Friday, January 23, 2015

So Much to See in Munich

St. Peterskirche was beautiful
We spent five days exploring Munich. There were Christkindlmarkts everywhere. Each little neighborhood seemed to have its own and somewhat unique version. The merchandise was similar everywhere and none of it came home with me. Just a couple of ornaments for the grandchildren.

St. Peter's Church
One of the things we love to do is to visit the old churches. Munich has a number of famous ones and so we set off to find them. While I don't know much about them as all of the literature was in German, we did capture some of the architecture in photos which I share here.

St. Peter's
First we visited St. Peters Church (St. Peterskirche) in the City Center area. Located on the southern side of the Marienplatz, St. Peters Church boasts an eye-catching Gothic-style exterior, with definite Baroque influences inside. With more than 300 steps, the climb to the top is well worth the effort, affording spectacular views of the Munich cityscape. We did not make the climb!
St. Peter's

We enjoyed our stop at Frauenkirche, also known as the Cathedral of Our Dear Lady. This is the iconic church in Munich with the two domed towers. It is known for its legendary devil's footprint. The two towers (north tower 98.57 m, south tower 0.12 m less) were completed in 1488 and the church was consecrated in 1494. However, for yet another lack of money, the originally planned tall open-work spires so typical for the Gothic style could not be built and the towers had to stay uncovered until 1525.

The cathedral can hold approximately 20,000 people, and Catholic Mass is held regularly. The interior of the cathedral, which is among the largest hall churches in southern Germany, consists of the nave and two side aisles of equal height (31 metres (102 ft)). The arches were designed by Heinrich von Straubing.

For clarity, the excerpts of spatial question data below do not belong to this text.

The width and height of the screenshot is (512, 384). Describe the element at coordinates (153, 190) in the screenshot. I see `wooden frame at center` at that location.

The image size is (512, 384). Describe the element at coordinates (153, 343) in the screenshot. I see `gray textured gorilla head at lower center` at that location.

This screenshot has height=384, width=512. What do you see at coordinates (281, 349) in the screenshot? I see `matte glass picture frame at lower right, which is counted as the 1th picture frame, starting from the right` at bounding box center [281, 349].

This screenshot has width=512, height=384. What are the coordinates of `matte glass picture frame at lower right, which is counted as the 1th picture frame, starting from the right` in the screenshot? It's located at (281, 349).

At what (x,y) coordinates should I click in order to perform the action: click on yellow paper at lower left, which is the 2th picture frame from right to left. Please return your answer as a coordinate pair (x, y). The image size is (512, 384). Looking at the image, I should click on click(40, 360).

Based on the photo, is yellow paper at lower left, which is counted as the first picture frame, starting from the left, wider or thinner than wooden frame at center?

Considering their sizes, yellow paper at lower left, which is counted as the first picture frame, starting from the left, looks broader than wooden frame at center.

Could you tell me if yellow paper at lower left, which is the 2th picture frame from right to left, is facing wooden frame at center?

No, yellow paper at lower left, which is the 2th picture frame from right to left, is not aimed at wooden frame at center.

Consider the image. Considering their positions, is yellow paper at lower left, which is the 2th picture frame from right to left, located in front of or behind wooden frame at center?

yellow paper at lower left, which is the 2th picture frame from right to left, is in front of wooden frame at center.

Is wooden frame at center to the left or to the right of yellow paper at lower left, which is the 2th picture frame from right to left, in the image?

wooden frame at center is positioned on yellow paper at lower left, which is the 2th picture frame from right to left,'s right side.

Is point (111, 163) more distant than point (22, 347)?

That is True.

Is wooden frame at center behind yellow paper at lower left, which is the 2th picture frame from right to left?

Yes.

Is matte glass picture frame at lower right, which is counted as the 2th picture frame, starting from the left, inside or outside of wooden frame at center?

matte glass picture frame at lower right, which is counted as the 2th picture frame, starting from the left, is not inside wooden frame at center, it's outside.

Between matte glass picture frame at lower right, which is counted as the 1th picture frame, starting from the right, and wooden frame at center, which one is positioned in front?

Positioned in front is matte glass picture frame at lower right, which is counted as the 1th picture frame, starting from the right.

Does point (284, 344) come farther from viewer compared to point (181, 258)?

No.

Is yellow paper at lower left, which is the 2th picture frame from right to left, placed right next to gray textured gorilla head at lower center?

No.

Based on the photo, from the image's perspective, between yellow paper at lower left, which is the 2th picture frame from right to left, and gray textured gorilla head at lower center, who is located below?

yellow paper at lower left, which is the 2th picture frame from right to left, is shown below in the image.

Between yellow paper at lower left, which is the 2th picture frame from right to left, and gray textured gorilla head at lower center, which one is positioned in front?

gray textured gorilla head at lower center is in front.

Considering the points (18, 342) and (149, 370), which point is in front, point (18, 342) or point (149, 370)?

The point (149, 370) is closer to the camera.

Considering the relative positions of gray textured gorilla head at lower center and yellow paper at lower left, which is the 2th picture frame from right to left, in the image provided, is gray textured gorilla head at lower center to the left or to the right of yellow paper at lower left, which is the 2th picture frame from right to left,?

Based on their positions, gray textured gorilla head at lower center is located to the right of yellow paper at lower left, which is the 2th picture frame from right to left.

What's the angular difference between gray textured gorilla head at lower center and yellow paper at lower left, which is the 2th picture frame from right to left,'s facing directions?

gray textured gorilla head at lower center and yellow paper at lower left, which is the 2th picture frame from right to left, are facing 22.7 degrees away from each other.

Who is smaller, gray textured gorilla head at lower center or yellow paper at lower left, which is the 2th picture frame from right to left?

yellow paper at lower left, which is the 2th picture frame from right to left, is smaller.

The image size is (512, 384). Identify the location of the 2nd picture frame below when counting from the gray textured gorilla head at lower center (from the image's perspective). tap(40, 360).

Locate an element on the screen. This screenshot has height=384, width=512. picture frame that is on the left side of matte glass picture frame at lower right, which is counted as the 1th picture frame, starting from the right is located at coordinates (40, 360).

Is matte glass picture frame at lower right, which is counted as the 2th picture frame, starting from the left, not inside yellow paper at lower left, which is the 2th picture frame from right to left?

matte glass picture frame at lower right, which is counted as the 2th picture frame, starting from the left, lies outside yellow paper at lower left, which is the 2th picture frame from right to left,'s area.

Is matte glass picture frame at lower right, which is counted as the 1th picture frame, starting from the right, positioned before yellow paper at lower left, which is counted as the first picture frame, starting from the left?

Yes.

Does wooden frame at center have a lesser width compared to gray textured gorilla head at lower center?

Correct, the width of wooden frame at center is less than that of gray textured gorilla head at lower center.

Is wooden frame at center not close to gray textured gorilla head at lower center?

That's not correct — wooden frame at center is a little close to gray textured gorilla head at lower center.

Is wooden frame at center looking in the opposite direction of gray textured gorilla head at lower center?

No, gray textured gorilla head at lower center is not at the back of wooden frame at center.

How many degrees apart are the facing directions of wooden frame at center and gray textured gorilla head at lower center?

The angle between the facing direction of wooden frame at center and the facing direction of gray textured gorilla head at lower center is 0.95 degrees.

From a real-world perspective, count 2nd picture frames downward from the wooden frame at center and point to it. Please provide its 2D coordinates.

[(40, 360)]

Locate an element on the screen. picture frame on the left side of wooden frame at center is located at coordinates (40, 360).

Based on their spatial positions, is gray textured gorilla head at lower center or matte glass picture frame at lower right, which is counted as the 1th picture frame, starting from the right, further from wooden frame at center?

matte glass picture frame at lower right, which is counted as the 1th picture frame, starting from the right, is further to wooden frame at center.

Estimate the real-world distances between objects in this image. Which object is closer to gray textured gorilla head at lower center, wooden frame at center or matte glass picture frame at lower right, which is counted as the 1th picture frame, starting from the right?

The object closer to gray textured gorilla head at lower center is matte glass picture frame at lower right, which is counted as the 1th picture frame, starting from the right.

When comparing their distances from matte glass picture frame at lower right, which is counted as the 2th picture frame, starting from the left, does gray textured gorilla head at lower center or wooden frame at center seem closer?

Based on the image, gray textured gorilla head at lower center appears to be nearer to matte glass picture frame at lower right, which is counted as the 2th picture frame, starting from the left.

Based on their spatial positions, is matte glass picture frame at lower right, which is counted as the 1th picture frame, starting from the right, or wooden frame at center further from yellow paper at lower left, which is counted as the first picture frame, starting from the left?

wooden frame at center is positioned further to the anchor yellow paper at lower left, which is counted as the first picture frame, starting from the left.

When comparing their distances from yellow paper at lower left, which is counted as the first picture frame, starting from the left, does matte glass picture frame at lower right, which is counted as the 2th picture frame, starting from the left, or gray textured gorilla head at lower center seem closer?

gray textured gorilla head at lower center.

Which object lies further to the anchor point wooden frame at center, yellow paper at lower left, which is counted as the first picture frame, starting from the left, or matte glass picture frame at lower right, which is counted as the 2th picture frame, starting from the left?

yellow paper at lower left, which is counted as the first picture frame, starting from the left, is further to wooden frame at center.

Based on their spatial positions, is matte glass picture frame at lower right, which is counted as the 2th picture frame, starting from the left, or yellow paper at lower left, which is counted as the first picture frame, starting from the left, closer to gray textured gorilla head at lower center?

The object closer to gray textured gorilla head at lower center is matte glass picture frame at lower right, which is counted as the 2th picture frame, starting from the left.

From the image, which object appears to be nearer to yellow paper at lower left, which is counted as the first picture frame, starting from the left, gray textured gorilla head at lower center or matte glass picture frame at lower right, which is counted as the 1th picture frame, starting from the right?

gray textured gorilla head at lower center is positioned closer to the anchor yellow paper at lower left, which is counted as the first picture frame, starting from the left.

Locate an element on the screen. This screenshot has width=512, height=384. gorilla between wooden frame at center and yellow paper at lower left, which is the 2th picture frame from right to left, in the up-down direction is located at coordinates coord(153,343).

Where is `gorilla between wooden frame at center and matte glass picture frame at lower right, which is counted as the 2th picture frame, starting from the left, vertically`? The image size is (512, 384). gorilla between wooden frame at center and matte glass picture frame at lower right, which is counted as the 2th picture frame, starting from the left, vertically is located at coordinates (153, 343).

Constructing a church with a capacity of 20,000 is surprising when one considers that the city only had about 13,000 inhabitants at end of the 15th Century. The interior does not overwhelm despite its size because the double-row of 22 metres (72 ft) high columns helps enclose the space. From the main portal the view seems to be only the rows of columns with no windows and translucent "walls" between the vaults through which the light seems to shine. The spatial effect of the church is connected with a legend about a footprint in a square tile at the entrance to the nave, the so-called "devil's footstep".This is a black mark resembling a footprint, which according to legend was where the devil stood when he curiously regarded and ridiculed the 'windowless' church that Halsbach had built. (In baroque times the high altar would obscure the one window at the very end of the church visitors can spot now when standing in the entrance hall.)
In another version of the legend, the devil made a deal with the builder to finance construction of the church on the condition that it contain no windows. The clever builder, however, tricked the devil by positioning columns so that the windows were not visible from the spot where the devil stood in the foyer. When the devil discovered that he had been tricked, he could not enter the already consecrated church. The devil could only stand in the foyer and stomp his foot furiously, which left the dark footprint that remains visible in the church's entrance today.

St. Johann Nepomuk
Legend also says the devil then rushed outside and manifested its evil spirit in the wind that furiously rages around the church. Another version of that part of the legend has it the devil came to see the construction place riding on the wind. Having completely lost his temper he stormed away forgetting the wind, that will continue to blow around the church until the day the devil comes back to reclaim it.

Another stop on our church tour: St. Johann Nepomuk, better known as the Asam Church (German: Asamkirche) is a church in Munich, southern Germany, built from 1733 to 1746 by the brothers Egid Quirin Asam and Cosmas Damian Asam as their private church. Due to resistance of the citizens, the brothers were forced to make the church accessible to the public. The church is considered to be one of the most important buildings of the main representatives of the southern German Late Baroque. This church is very narrow and very dark. You almost miss the entrance as it is tucked in between two buildings.